▸ **Do this**
Count the lines in the material below that contain the string "FACE", matching case exactly, and reply with the number only.

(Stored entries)
★ ★ ★ ★ ★
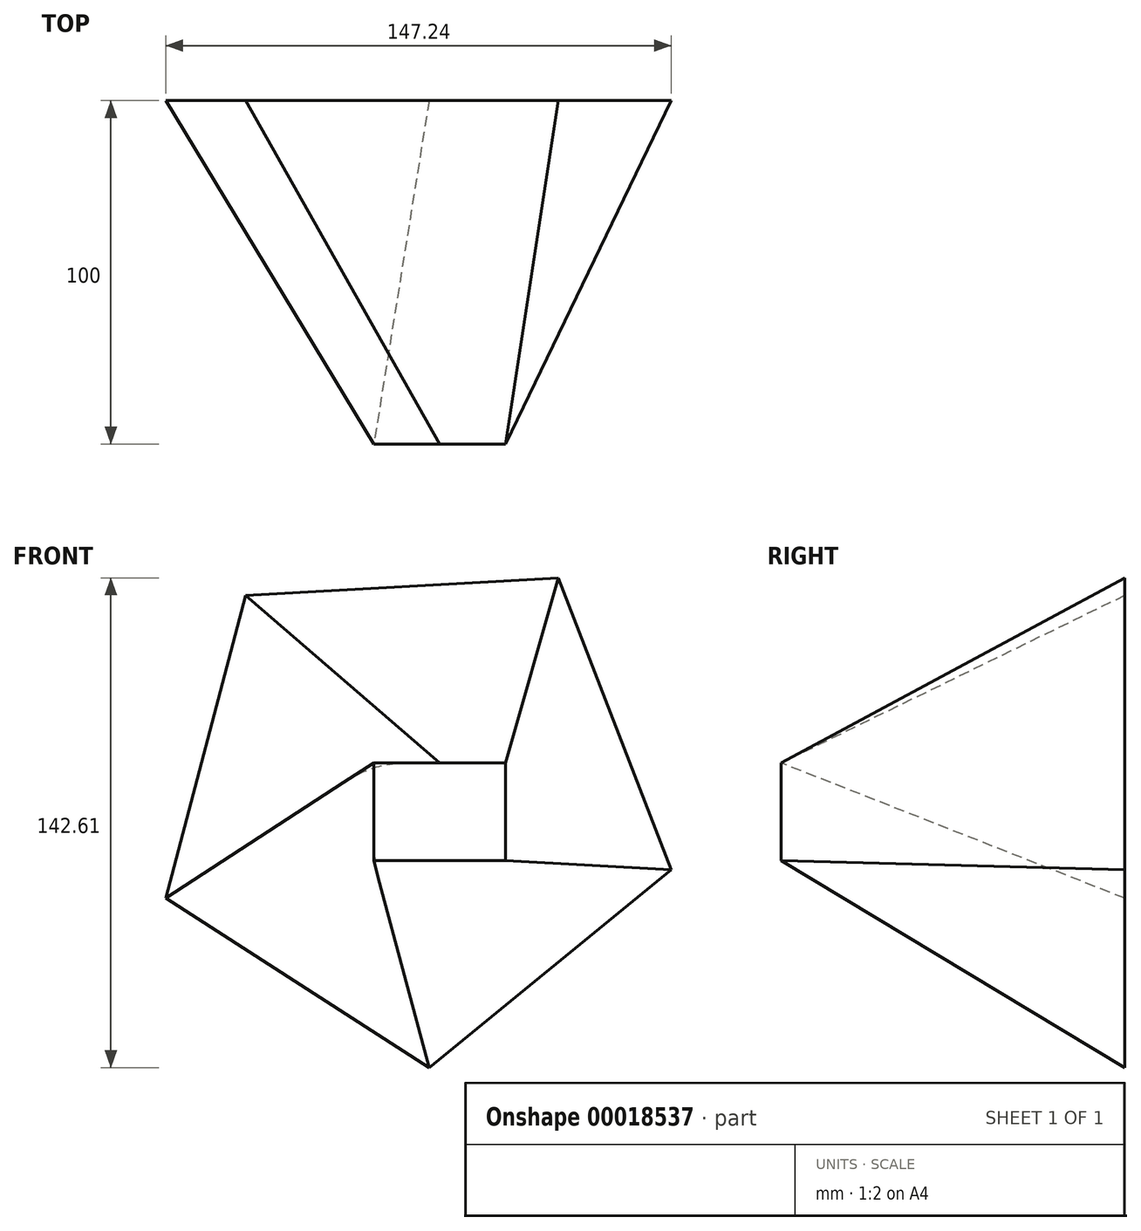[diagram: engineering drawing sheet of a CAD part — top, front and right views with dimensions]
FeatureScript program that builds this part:
annotation { "Feature Type Name" : "Feature", "Feature Type Description" : "" }
export const myFeature = defineFeature(function(context is Context, id is Id, definition is map)
    precondition{}
    {
        {
            var Q0;
            Q0=qCreatedBy(makeId("Front.planeOp"),FACE);
            cPlane(context, id + "F0", {"entities" : qUnion([Q0]), "cplaneType" : CPlaneType.OFFSET, "offset" : 100 * mm, "width" : 150 * mm, "height" : 150 * mm});
        }
        {
            var Q0;
            Q0=qCreatedBy(makeId("Front.planeOp"),FACE);
            var sketch = newSketch(context, id + "F1", { "sketchPlane" : qUnion([Q0])});
            skCircle(sketch, "E0.cCircle", {"center": v(0, 0) * mm, "radius": 62.72 * mm, "construction": true});
            skLineSegment(sketch, "E0.0", {"start": v(74.97, -19.76) * mm, "end": v(4.38, -77.4) * mm});
            skLineSegment(sketch, "E0.1", {"start": v(4.38, -77.4) * mm, "end": v(-72.27, -28.08) * mm});
            skLineSegment(sketch, "E0.2", {"start": v(-72.27, -28.08) * mm, "end": v(-49.04, 60.05) * mm});
            skLineSegment(sketch, "E0.3", {"start": v(-49.04, 60.05) * mm, "end": v(41.96, 65.2) * mm});
            skLineSegment(sketch, "E0.4", {"start": v(41.96, 65.2) * mm, "end": v(74.97, -19.76) * mm});
            skPoint(sketch, "E0.0.midPoint", {"position": v(39.67, -48.58) * mm});
            skSolve(sketch);
        }
        {
            var Q0;
            Q0=qCreatedBy(id+"F0.planeOp",FACE);
            var sketch = newSketch(context, id + "F2", { "sketchPlane" : qUnion([Q0])});
            skLineSegment(sketch, "E1.bottom", {"start": v(-11.72, 11.28) * mm, "end": v(26.66, 11.28) * mm});
            skLineSegment(sketch, "E1.top", {"start": v(-11.72, -17.13) * mm, "end": v(26.66, -17.13) * mm});
            skLineSegment(sketch, "E1.left", {"start": v(-11.72, 11.28) * mm, "end": v(-11.72, -17.13) * mm});
            skLineSegment(sketch, "E1.right", {"start": v(26.66, 11.28) * mm, "end": v(26.66, -17.13) * mm});
            skSolve(sketch);
        }
        {
            var Q0;
            Q0=makeQuery(id+"F1.imprint","IMPRINT",FACE,{"disambiguationData":[TD([[makeQuery(id+"F1.imprint","IMPRINT",EDGE,{"derivedFrom":sQuery(id+"F1.wireOp",EDGE,"E0.0")}),-1.0]])]});
            var Q1;
            Q1=makeQuery(id+"F2.imprint","IMPRINT",FACE,{"disambiguationData":[TD([[makeQuery(id+"F2.imprint","IMPRINT",EDGE,{"derivedFrom":sQuery(id+"F2.wireOp",EDGE,"E1.bottom")}),-1.0]])]});
            loft(context, id + "F3", {"sheetProfilesArray" : [{ "sheetProfileEntities" : qUnion([Q0]) }, { "sheetProfileEntities" : qUnion([Q1]) }]});
        }
    });
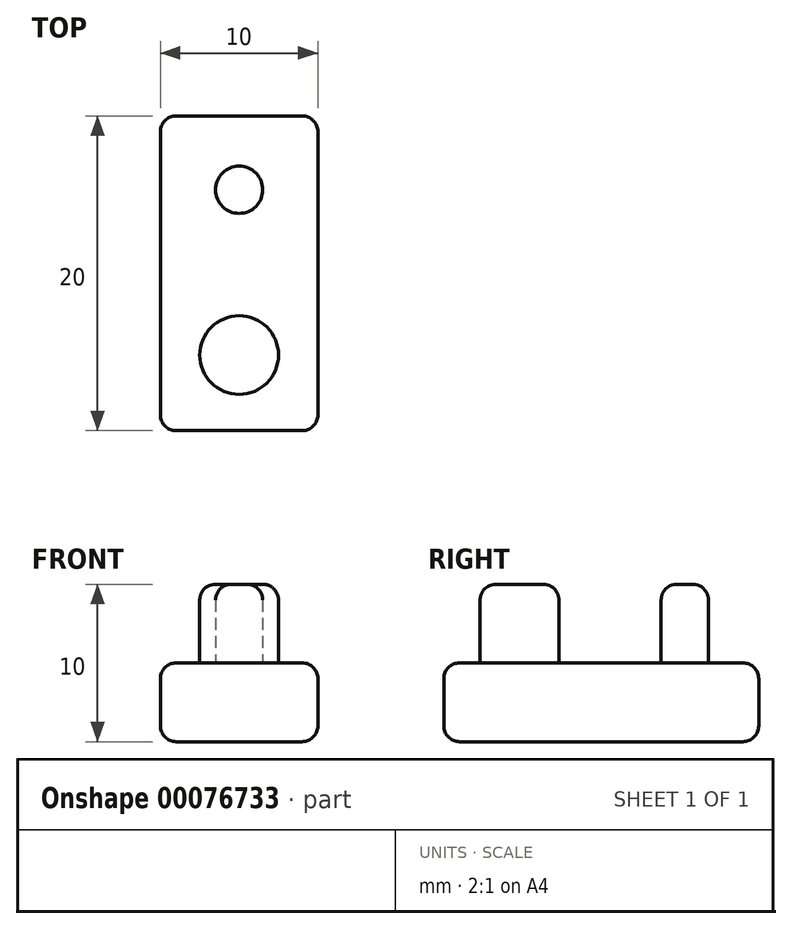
★ ★ ★ ★ ★
▸ **Full response**
5